Hack call: 14:00 UTC
- Providing LXC and Docker container images
- For Proxmox - OS/distro for VMs or containers
- Used for self hosting
- Requires a lot changes to freedom-maker
- Extract the necessary files from freedom-maker images and convert to LXC/Docker
- Distromaker is another option
- Updates on freedom-maker (sunil)
- Trixie images did not have freedombox package from trixie-backports.
- Started building new images with the fix.
- Final step to reduce disk image compressed size was failing for some targets.
- Image sizes had gotten significantly larger.
- Replace with new btrfs option that takes care of it, and much smaller image size.
- Updates on OpenID Connect and systemd-homed (sunil)
- Many applications can be migrated to OpenID Connect.
- Tested client login to OpenID Connect Provider.
- With systemd-homed, don't need to provide user ID or group ID.
At user login, user's home directory is decrypted and mounted at /home/<user>/.
- Easier to backup and restore.
- Recovery keys in addition to password
- Option to add administrator password to user account.

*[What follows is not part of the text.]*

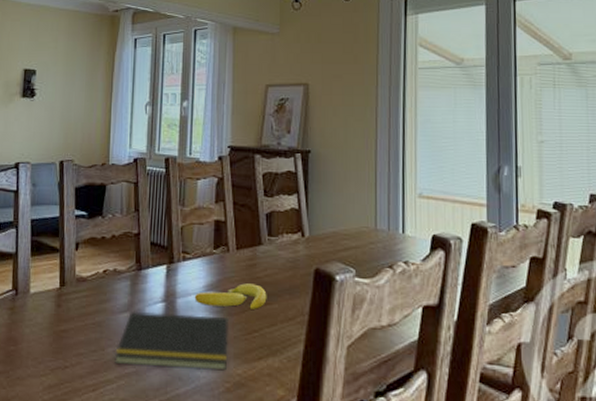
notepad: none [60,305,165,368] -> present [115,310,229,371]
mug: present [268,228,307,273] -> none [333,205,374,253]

- Initial implementation won't include encryption, postponed for later.
- Automatically assign user ID and group ID to user, set on all files in home directory.
- Can copy the entire directory to another system.
- Password hashes store in both Plinth database and /etc/shadow.
- 1st approach: Store old password hashes in systemd-homed user record.
- If initial login fails, check it against old passwords, then create new hash.
- Requires modifying PAM stack, so there are security concerns.
- All LDAP users can be migrated, and LDAP uninstalled.
- 2nd approach: Do password hashes in Plinth login. Required before login with SSH or Cockpit.
- Problem if web interface is not working.
- Many applications can be migrated to OpenID Connect.